La direction de la culture de Béjaïa, en collaboration avec l’APC d’Amalou, avait décidé depuis plusieurs mois de rendre hommage au grand chanteur kabyle Allaoua Zerrouki, en organisant un grand colloque dans son village natal. Les équipes des deux organismes partenaires, cadres et employés, avaient beaucoup travaillé pour sa préparation, et la veille dudit événement, tout paraissait au point.
Dans le programme figurait une visite collective à la maison du défunt et le dépôt d’une gerbe de fleurs à sa mémoire. Rappelons que les circonstances de sa mort, de son enterrement, de son déterrement et de l’incinération de ses restes avaient fait scandale et mis en émoi la population. Ayant été enterré à Paris et sa tombe complètement délaissée, l’administration du cimetière parisien avait déterré ses restes, après plusieurs décennies de sa mort, et les a incinérés pour libérer la place.
Dans le programme de la journée d’avant-hier lundi, deux invités étaient annoncés pour présenter des communications en rapport avec l’événement. Il s’agissait de Rachid Mokhtari, chercheur, auteur de plusieurs ouvrages sur la chanson de l’exil, notamment, et de Rachid Oulebsir, également chercheur, spécialiste de l’histoire amazighe, dont celle de la région, en particulier. En plus de cela, était annoncée la présence d’Abdelkader Bendamache, président du Conseil National des Arts et des Lettres et quelques autres personnalités importantes. La présence du wali de Béjaïa a également été annoncée. L’après-midi, plusieurs témoins et amis du défunt chanteur étaient également prévus, pour apporter un témoignage vivant sur la vie de l’artiste qu’ils ont bien connu. Le mouvement associatif avait aussi répondu présent, comme l’Etoile Culturelle d’Akbou et Tafat. L’ONDA a également tenu à être présent pour sensibiliser les artistes de la région et les informer de leurs droits.
Absence de chef d’orchestre
Malheureusement, les choses ne se sont pas du tout déroulées comme prévu. Il manquait visiblement un chef d’orchestre à cette symphonie si longuement et si minutieusement préparée. D’abord, les deux communicants, Rachid Mokhtari et Rachid Oulebsir, ne sont pas venus et étaient injoignables. Il n’y avait non plus aucune trace ni du wali, ni du président du CNAL, M. Bendamache. Par contre, plusieurs artistes de la région, de Béjaïa, d’Amizour, de Sidi Aïch, entre autres, avaient fait le déplacement.
Ce n’est que vers midi que le président de l’APC d’Amalou, M. Azoug, a donné le signal de départ vers la maison ou Allaoua Zerrouki a passé son enfance, située sur les hauteurs du village. Sous un soleil de plomb, les nombreux visiteurs se sont rendus à la place dite des « Trois fusillés », pour y déposer une gerbe de fleurs sur le monument aux morts. Puis, il y eut la visite de la maison où a vécu l’artiste.

Entrées enregistrées:

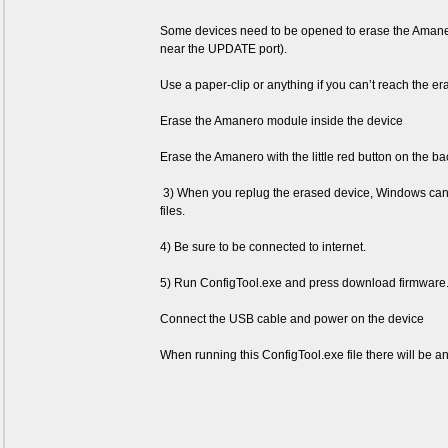
Some devices need to be opened to erase the Amanero,
near the UPDATE port).
Use a paper-clip or anything if you can’t reach the er
Erase the Amanero module inside the device
Erase the Amanero with the little red button on the b
3) When you replug the erased device, Windows can a
files.
4) Be sure to be connected to internet.
5) Run ConfigTool.exe and press download firmwar
Connect the USB cable and power on the device
When running this ConfigTool.exe file there will be an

__Activités__:
**a.** Selon l'article sur l'hommage à Allaoua Zerrouki, qui préside le Conseil National des Arts et des Lettres ?
**b.** Recopiez le passage de l'article sur l'hommage à Allaoua Zerrouki situé entre « La direction de » et « libérer la place. », bornes incluses, en remplaçant « colloque » par « séminaire ».
Ces données n'ont aucun lien avec le texte.

__Corrigés détaillés__:
**a.** Abdelkader Bendamache.

**b.**
La direction de la culture de Béjaïa, en collaboration avec l’APC d’Amalou, avait décidé depuis plusieurs mois de rendre hommage au grand chanteur kabyle Allaoua Zerrouki, en organisant un grand séminaire dans son village natal. Les équipes des deux organismes partenaires, cadres et employés, avaient beaucoup travaillé pour sa préparation, et la veille dudit événement, tout paraissait au point.
Dans le programme figurait une visite collective à la maison du défunt et le dépôt d’une gerbe de fleurs à sa mémoire. Rappelons que les circonstances de sa mort, de son enterrement, de son déterrement et de l’incinération de ses restes avaient fait scandale et mis en émoi la population. Ayant été enterré à Paris et sa tombe complètement délaissée, l’administration du cimetière parisien avait déterré ses restes, après plusieurs décennies de sa mort, et les a incinérés pour libérer la place.